I'll go out on a limb and say it openly
Libretarianism today is an ideology which fills the place that Marxism filled 90 years ago. Through the use of key emotion-wrenching ideas--in the case of Marxism, "fairness", and in the case of Libretarianism, "liberty"--ideologies neutralize vast swaths of the intelligentsia, encouraging them to advocate for the weakening of exactly those watchdog forces in society which their parents constructed to keep fascism at bay. Whether they follow the beat of Karl Marx or Milton Friedmann, adherents' perspective is the same: if only this special system were in place, life would inevitably be ever so much better for everybody, and the system would remain so forever because it's so much better than anything else that nobody would want to change it.
History shows us that civilization is a work in progress. Government as we have it today is not perfect and self-regulating: it always requires effort and vigilance. That doesn't mean that unregulated market forces can do the job of government any better, and we have ample examples--from the lack of regulation of homeopathy in the USA today to the history of Ford Motors in Germany in the 1930s and 40s--to remind us that unchecked market forces can be very dangerous.
Anarchy is a power vacuum waiting for the next dictator to come along. Economic anarchy is an economic vacuum waiting for the next robber baron to come along.
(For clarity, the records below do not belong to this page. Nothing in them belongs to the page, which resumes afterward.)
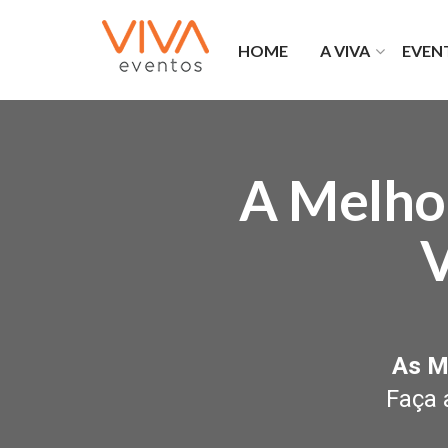
HOME
A VIVA
EVEN
O que fazemos
Portfó
Viva na mídia
Forma
Bem Laranja
Privat
Franquias Viva
Viva 
A Melho
Por que a Viva
V
As M
Faça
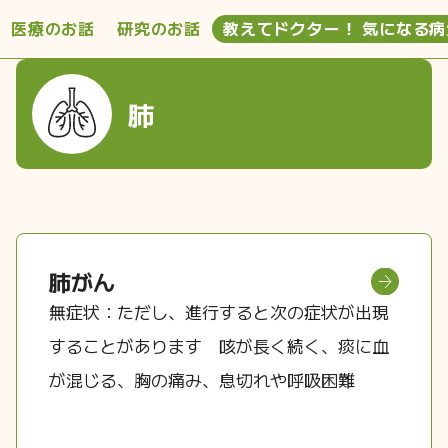
医療のお話
研究のお話
教えてドクター！ 気になる病
肺
肺がん
無症状：ただし、進行すると次の症状が出現
することがあります 咳が長く続く、痰に血
が混じる、胸の痛み、息切れや呼吸困難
I lived for ten years in student cooperatives--societies including large cohorts of Marxists and Friedmannists, both groups expecting a student paradise to emerge momentarily, as soon as they rid themselves of "undesirables" who study when others want to party. Cooperatives can be a viable form of business, but in the hands of unrealistic idealists, they're inherently unstable. Turnover due to graduation remains the salvation of student cooperatives. And exactly the lack of regulatory structure which student idealists hope will be paradisical lead directly to nightmarish scenarios in which a few reap most of the benefits of the organization while demonizing a few others who do all the work to keep the organization afloat, while an apathetic middle group sticks fingers in ears to ignore the situation until it becomes desparate and the business reaches the verge of failure. Many of these people from all three segments go on to participate in successful organizations, including cooperatives, with strict by-laws and swift enforcement. So it seems that many graduates of student cooperatives have learned the lesson of the need for regulation and vigilance. They certainly apply it later in life.
And so, that experience leads me to say to any idealist who thinks they have the "perfect" form of government or marketplace: Set one up in miniature, on a scale of between 25 and 300 people, and actually live in it for a year or two, and see if your point of view doesn't shift or become more subtle. There's nothing like being your own voluntary experimental subject.